Using the material that follows, identify and copy each line with the string "codigofuente".

Records to process>
◇ ◇ ◇ ◇ ◇
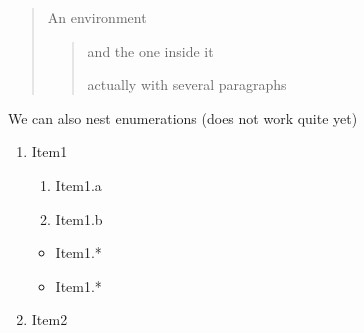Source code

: \documentclass{article}
\begin{document}
\begin{quotation}
An environment

\begin{quotation}
and the one inside it

actually with several paragraphs
\end{quotation}

\end{quotation}

We can also nest enumerations (does not work quite yet)

\begin{enumerate}
\item Item1
\begin{enumerate}
\item Item1.a
\item Item1.b
\end{enumerate}
\begin{itemize}
\item Item1.*
\item Item1.*
\end{itemize}
\item Item2
\end{enumerate}
\end{document}

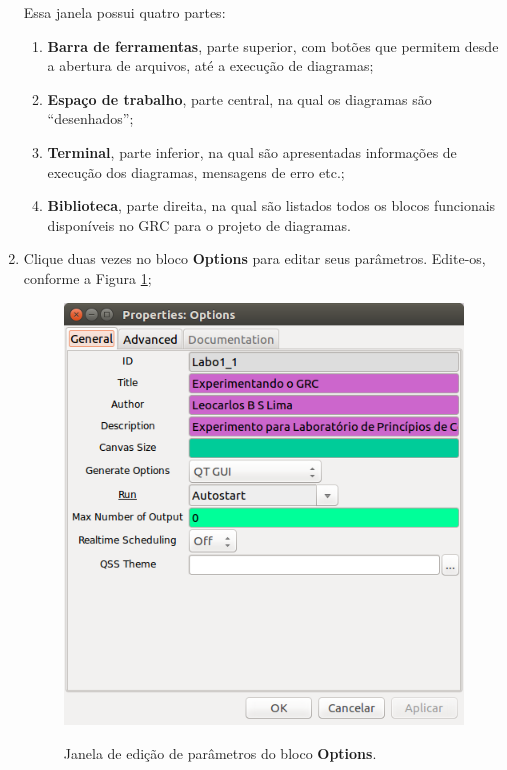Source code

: \documentclass[12pt,addpoints]{exam}
\newcommand{\myscale}{0.4}
\begin{document}
\begin{enumerate}
    Essa janela possui quatro partes:
    \begin{enumerate}
        \item \textbf{Barra de ferramentas}, parte superior, com botões que permitem desde a abertura de arquivos, até a execução de diagramas;
        \item \textbf{Espaço de trabalho}, parte central, na qual os diagramas são ``desenhados'';
        \item \textbf{Terminal}, parte inferior, na qual são apresentadas informações de execução dos diagramas, mensagens de erro etc.;
        \item \textbf{Biblioteca}, parte direita, na qual são listados todos os blocos funcionais disponíveis no GRC para o projeto de diagramas.
    \end{enumerate}
    \item Clique duas vezes no bloco \textbf{Options} para editar seus parâmetros. Edite-os, conforme a Figura \ref{fig:GRC_1-1b};
    \begin{figure}[htb]
        \centering
        \includegraphics[scale=\myscale]{./Figuras/GRC_1-1b} \\
        \caption{Janela de edição de parâmetros do bloco \textbf{Options}.} 
        \label{fig:GRC_1-1b}
    \end{figure}

\end{enumerate}
\end{document}
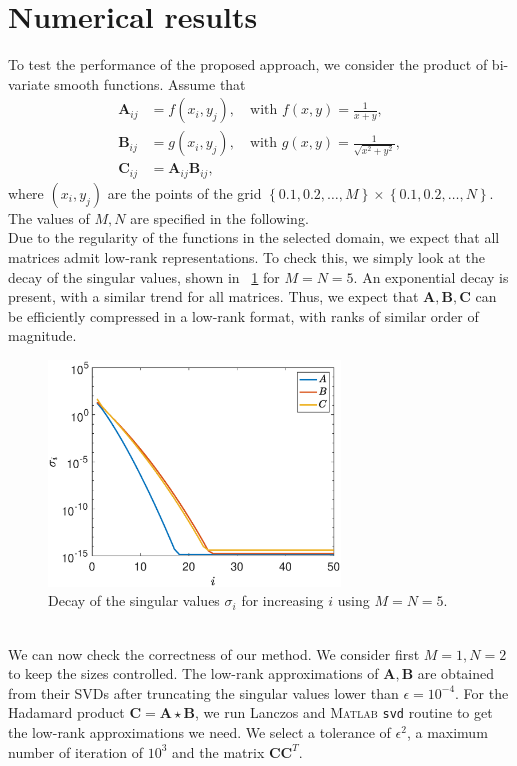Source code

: \documentclass[10pt,titlepage]{article}
\numberwithin{equation}{section}
\numberwithin{figure}{section}
\newcommand{\hadamard}[2]{\mathbf{#1} \star \mathbf{#2}}
\newcommand{\figref}[1]{\figurename~\ref{#1}}
\begin{document}
\section{Numerical results}
To test the performance of the proposed approach, we consider the product of bi-variate smooth functions. Assume that
\begin{align}
	\mathbf{A}_{ij}&=f(x_i,y_j), \quad \text{with } f(x,y)=\frac{1}{x+y}, \\
	\mathbf{B}_{ij}&=g(x_i,y_j), \quad \text{with } g(x,y)=\frac{1}{\sqrt{x^2+y^2}}, \\
	\mathbf{C}_{ij}&=\mathbf{A}_{ij}\mathbf{B}_{ij},
\end{align}
where $(x_i,y_j)$ are the points of the grid $\left\lbrace 0.1,0.2,\dots,M \right\rbrace \times \left\lbrace 0.1,0.2,\dots,N \right\rbrace$. The values of $M,N$ are specified in the following. \\
Due to the regularity of the functions in the selected domain, we expect that all matrices admit low-rank representations. To check this, we simply look at the decay of the singular values, shown in \figref{fig:decay_sigma} for $M=N=5$. An exponential decay is present, with a similar trend for all matrices. Thus, we expect that $\mathbf{A},\mathbf{B},\mathbf{C}$ can be efficiently compressed in a low-rank format, with ranks of similar order of magnitude.
\begin{figure}[htbp]
	\centering
	\includegraphics[height=6cm]{./decay_sing_vals.eps}
	\caption{Decay of the singular values $\sigma_i$ for increasing $i$ using $M=N=5$.}
	\label{fig:decay_sigma}
\end{figure}%
\\
We can now check the correctness of our method. We consider first $M=1,N=2$ to keep the sizes controlled. The low-rank approximations of $\mathbf{A},\mathbf{B}$ are obtained from their SVDs after truncating the singular values lower than $\epsilon=10^{-4}$. For the Hadamard product $\mathbf{C}=\hadamard{A}{B}$, we run Lanczos and \textsc{Matlab} \texttt{svd} routine to get the low-rank approximations we need. We select a tolerance of $\epsilon^2$, a maximum number of iteration of $10^3$ and the matrix $\mathbf{C} \mathbf{C}^T$.
\end{document}

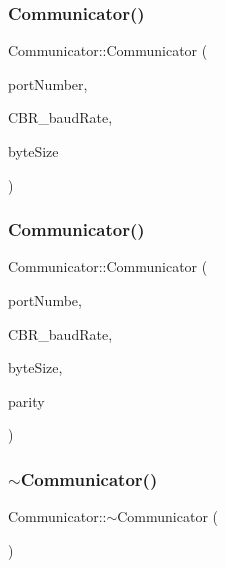 \mbox{\label{class_communicator_ac3274a4f40c669f4db2e7fe4f239d018}} 
\subsubsection{\texorpdfstring{Communicator()}{Communicator()}\hspace{0.1cm}{\footnotesize\ttfamily [2/3]}}
{\footnotesize\ttfamily Communicator\+::\+Communicator (\begin{DoxyParamCaption}\item[{uint8\+\_\+t}]{port\+Number,  }\item[{D\+W\+O\+RD}]{C\+B\+R\+\_\+baud\+Rate,  }\item[{byte}]{byte\+Size }\end{DoxyParamCaption})}

\mbox{\label{class_communicator_a86b21e90bb3c1c8afedcc2c1e523c79c}} 
\subsubsection{\texorpdfstring{Communicator()}{Communicator()}\hspace{0.1cm}{\footnotesize\ttfamily [3/3]}}
{\footnotesize\ttfamily Communicator\+::\+Communicator (\begin{DoxyParamCaption}\item[{uint8\+\_\+t}]{port\+Numbe,  }\item[{D\+W\+O\+RD}]{C\+B\+R\+\_\+baud\+Rate,  }\item[{byte}]{byte\+Size,  }\item[{byte}]{parity }\end{DoxyParamCaption})}

\mbox{\label{class_communicator_a4ced5362bf7438924f8d7f1b0c5ec391}} 
\subsubsection{\texorpdfstring{$\sim$\+Communicator()}{~Communicator()}}
{\footnotesize\ttfamily Communicator\+::$\sim$\+Communicator (\begin{DoxyParamCaption}{ }\end{DoxyParamCaption})}



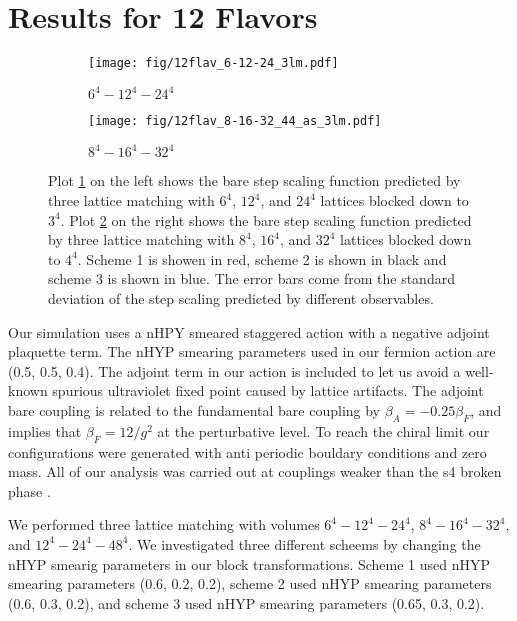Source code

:\documentclass{PoS}
\begin{document}
\section{Results for 12 Flavors}
\label{sec:results}
\begin{figure}[h]
  \centering
  \begin{subfigure}[b]{0.48\textwidth}
    \texttt{[image: fig/12flav\_6-12-24\_3lm.pdf]}
    \caption{$6^4-12^4-24^4$}
    \label{fig:6-12-24_33}
  \end{subfigure}
  \begin{subfigure}[b]{0.48\textwidth}
    \texttt{[image: fig/12flav\_8-16-32\_44\_as\_3lm.pdf]}
    \caption{$8^4-16^4-32^4$}
    \label{fig:8-16-32_44}
  \end{subfigure}
  \caption{Plot \ref{fig:6-12-24_33} on the left shows the bare step scaling function predicted by three lattice matching with $6^4$, $12^4$, and $24^4$ lattices blocked down to $3^4$.  Plot \ref{fig:8-16-32_44} on the right shows the bare step scaling function predicted by three lattice matching with $8^4$, $16^4$, and $32^4$ lattices blocked down to $4^4$.  Scheme 1 is showen in red, scheme 2 is shown in black and scheme 3 is shown in blue.  The error bars come from the standard deviation of the step scaling predicted by different observables.}
\label{fig:multischeme}
\end{figure}

Our simulation uses a nHPY smeared staggered action with a negative adjoint plaquette term.
The nHYP smearing parameters used in our fermion action are (0.5, 0.5, 0.4).
The adjoint term in our action is included to let us avoid a well-known spurious ultraviolet fixed point caused by lattice artifacts.
The adjoint bare coupling is related to the fundamental bare coupling by $\beta_A=-0.25\beta_F$, and implies that $\beta_F=12/g^2$ at the perturbative level.
To reach the chiral limit our configurations were generated with anti periodic bouldary conditions and zero mass.
All of our analysis was carried out at couplings weaker than the s4 broken phase \cite{}.

We performed three lattice matching with volumes $6^4-12^4-24^4$, $8^4-16^4-32^4$, and $12^4-24^4-48^4$.
We investigated three different scheems by changing the nHYP smearig parameters in our block transformations.
Scheme 1 used nHYP smearing parameters (0.6, 0.2, 0.2), scheme 2 used nHYP smearing parameters (0.6, 0.3, 0.2), and scheme 3 used nHYP smearing parameters (0.65, 0.3, 0.2).
\end{document}
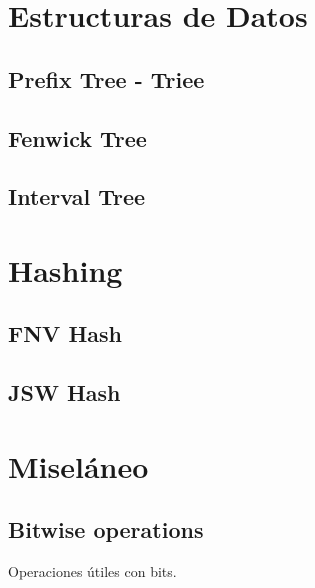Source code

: \documentclass[10pt,letterpaper,twocolumn,twosided]{article}
\newcommand{\codigofuente}[1]{

\dotfill
}
\begin{document}
\section{Estructuras de Datos}

\subsection{Prefix Tree - Triee}

\subsection{Fenwick Tree}

\subsection{Interval Tree}

\section{Hashing} %

\subsection{FNV Hash}

\subsection{JSW Hash}

\section{Miseláneo}

\subsection {Bitwise operations}
Operaciones útiles con bits.

\codigofuente{../src/bitwise.${EXT}}
\end{document}
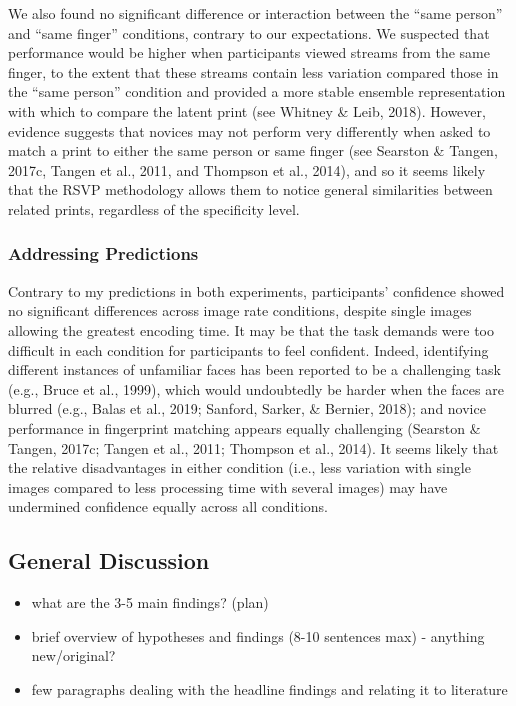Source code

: \documentclass[
  english,
  man]{apa6}
\providecommand{\tightlist}{%
  \setlength{\itemsep}{0pt}\setlength{\parskip}{0pt}}
\begin{document}
We also found no significant difference or interaction between the ``same person'' and ``same finger'' conditions, contrary to our expectations. We suspected that performance would be higher when participants viewed streams from the same finger, to the extent that these streams contain less variation compared those in the ``same person'' condition and provided a more stable ensemble representation with which to compare the latent print (see Whitney \& Leib, 2018). However, evidence suggests that novices may not perform very differently when asked to match a print to either the same person or same finger (see Searston \& Tangen, 2017c, Tangen et al., 2011, and Thompson et al., 2014), and so it seems likely that the RSVP methodology allows them to notice general similarities between related prints, regardless of the specificity level.

\hypertarget{addressing-predictions}{%
\subsubsection{Addressing Predictions}\label{addressing-predictions}}

Contrary to my predictions in both experiments, participants' confidence showed no significant differences across image rate conditions, despite single images allowing the greatest encoding time. It may be that the task demands were too difficult in each condition for participants to feel confident. Indeed, identifying different instances of unfamiliar faces has been reported to be a challenging task (e.g., Bruce et al., 1999), which would undoubtedly be harder when the faces are blurred (e.g., Balas et al., 2019; Sanford, Sarker, \& Bernier, 2018); and novice performance in fingerprint matching appears equally challenging (Searston \& Tangen, 2017c; Tangen et al., 2011; Thompson et al., 2014). It seems likely that the relative disadvantages in either condition (i.e., less variation with single images compared to less processing time with several images) may have undermined confidence equally across all conditions.

\hypertarget{general-discussion}{%
\subsection{General Discussion}\label{general-discussion}}

\begin{itemize}
\tightlist
\item
  what are the 3-5 main findings? (plan)
\item
  brief overview of hypotheses and findings (8-10 sentences max) - anything new/original?
\item
  few paragraphs dealing with the headline findings and relating it to literature
\end{itemize}
\end{document}
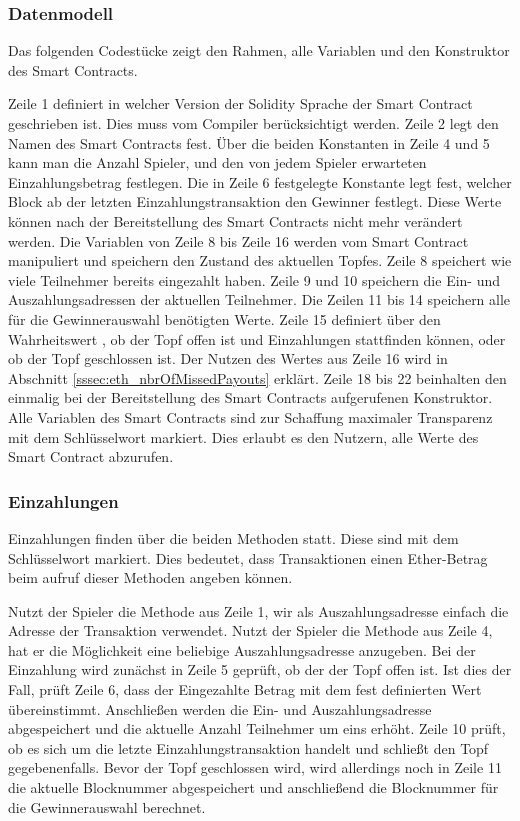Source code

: \subsubsection{Datenmodell}
Das folgenden Codestücke zeigt den Rahmen, alle Variablen und den Konstruktor des Smart Contracts.

Zeile 1 definiert in welcher Version der Solidity Sprache der Smart Contract geschrieben ist. Dies muss vom Compiler berücksichtigt werden. Zeile 2 legt den Namen des Smart Contracts fest. Über die beiden Konstanten in Zeile 4 und 5 kann man die Anzahl Spieler, und den von jedem Spieler erwarteten Einzahlungsbetrag festlegen. Die in Zeile 6 festgelegte Konstante legt fest, welcher Block ab der letzten Einzahlungstransaktion den Gewinner festlegt. Diese Werte können nach der Bereitstellung des Smart Contracts nicht mehr verändert werden. Die Variablen von Zeile 8 bis Zeile 16 werden vom Smart Contract manipuliert und speichern den Zustand des aktuellen Topfes. Zeile 8 speichert wie viele Teilnehmer bereits eingezahlt haben. Zeile 9 und 10 speichern die Ein- und Auszahlungsadressen der aktuellen Teilnehmer. Die Zeilen 11 bis 14 speichern alle für die Gewinnerauswahl benötigten Werte. Zeile 15 definiert über den Wahrheitswert , ob der Topf offen ist und Einzahlungen stattfinden können, oder ob der Topf geschlossen ist. Der Nutzen des Wertes aus Zeile 16 wird in Abschnitt \ref{sssec:eth_nbrOfMissedPayouts} erklärt. Zeile 18 bis 22 beinhalten den einmalig bei der Bereitstellung des Smart Contracts aufgerufenen Konstruktor. Alle Variablen des Smart Contracts sind zur Schaffung maximaler Transparenz mit dem Schlüsselwort  markiert. Dies erlaubt es den Nutzern, alle Werte des Smart Contract abzurufen.

\subsubsection{Einzahlungen}
Einzahlungen finden über die beiden  Methoden statt. Diese sind mit dem Schlüsselwort  markiert. Dies bedeutet, dass Transaktionen einen Ether-Betrag beim aufruf dieser Methoden angeben können.

Nutzt der Spieler die Methode aus Zeile 1, wir als Auszahlungsadresse einfach die Adresse der Transaktion verwendet. Nutzt der Spieler die Methode aus Zeile 4, hat er die Möglichkeit eine beliebige Auszahlungsadresse anzugeben. Bei der Einzahlung wird zunächst in Zeile 5 geprüft, ob der der Topf offen ist. Ist dies der Fall, prüft Zeile 6, dass der Eingezahlte Betrag mit dem fest definierten Wert übereinstimmt. Anschließen werden die Ein- und Auszahlungsadresse abgespeichert und die aktuelle Anzahl Teilnehmer um eins erhöht. Zeile 10 prüft, ob es sich um die letzte Einzahlungstransaktion handelt und schließt den Topf gegebenenfalls. Bevor der Topf geschlossen wird, wird allerdings noch in Zeile 11 die aktuelle Blocknummer abgespeichert und anschließend die Blocknummer für die Gewinnerauswahl berechnet.

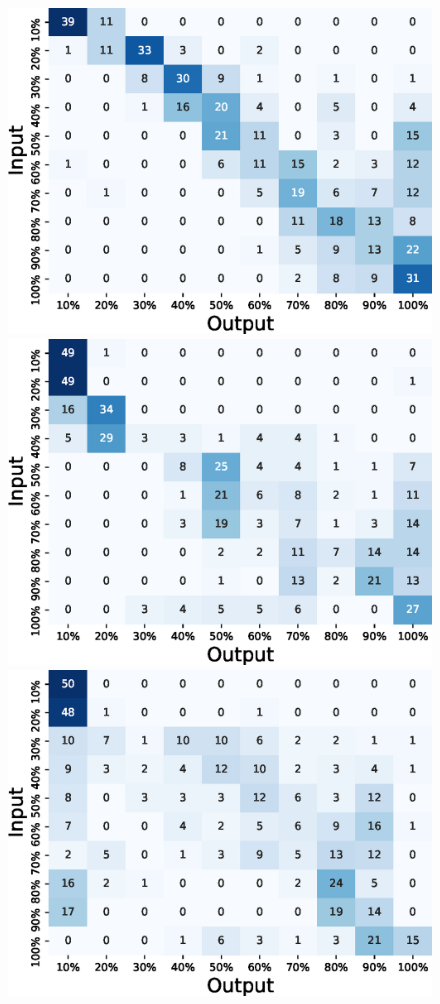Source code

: \documentclass[submit,techrep,noauthor]{ipsj}
\begin{document}
\begin{figure}[!t]
  \begin{minipage}[t]{0.32\linewidth}
    \centering
    \includegraphics[width=0.9\linewidth]{figures/confusion_matrix_10_independent_shampoo.eps}
  \end{minipage}
  \begin{minipage}[t]{0.32\linewidth}
    \centering
    \includegraphics[width=0.9\linewidth]{figures/confusion_matrix_10_independent_skinmilk.eps}
  \end{minipage}
  \begin{minipage}[t]{0.32\linewidth}
    \centering
    \includegraphics[width=0.9\linewidth]{figures/confusion_matrix_10_independent_tokkuri.eps}

\end{minipage}
\end{figure}
\end{document}
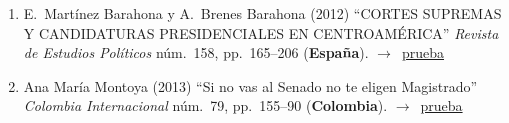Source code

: \documentclass[12 pt, letter]{article}
\newenvironment{CitasMiTrabajo}{
    \begin{footnotesize}
    \begin{enumerate}[label={\footnotesize\emph{cita~\arabic*}},ref=\arabic*] %
        \setlength{\itemsep}{.1\itemsep}
        \setlength{\parskip}{.1\parskip}
    }{\end{enumerate}\end{footnotesize}}
\begin{document}
\begin{CitasMiTrabajo}
        \item E.~Mart\'inez Barahona y A.~Brenes Barahona (2012) ``CORTES SUPREMAS Y CANDIDATURAS PRESIDENCIALES EN CENTROAM\'ERICA'' \emph{Revista de Estudios Pol\'iticos} n\'um.~158, pp.~165--206 (\textbf{Espa\~na}). $\rightarrow$~\href{http://ericmagar.com/cv/cites/sanchMagalMagarChapter/mtnzBarahonaCortesCandPres2012rep.pdf}{prueba}

        \item Ana Mar\'ia Montoya (2013) ``Si no vas al Senado no te eligen Magistrado'' \emph{Colombia Internacional} n\'um.~79, pp.~155--90 (\textbf{Colombia}). $\rightarrow$~\href{http://ericmagar.com/cv/cites/sanchMagalMagarChapter/montoya2013.pdf}{prueba}

        \label{ncites:sanchez.magaloni.magar.2011} %

        
        \end{CitasMiTrabajo}





\end{document}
◇ ◇ ◇ ◇ ◇
Answer section>
\newcommand{\codigofuente}[1]{
\codigofuente{../src/bitwise.${EXT}}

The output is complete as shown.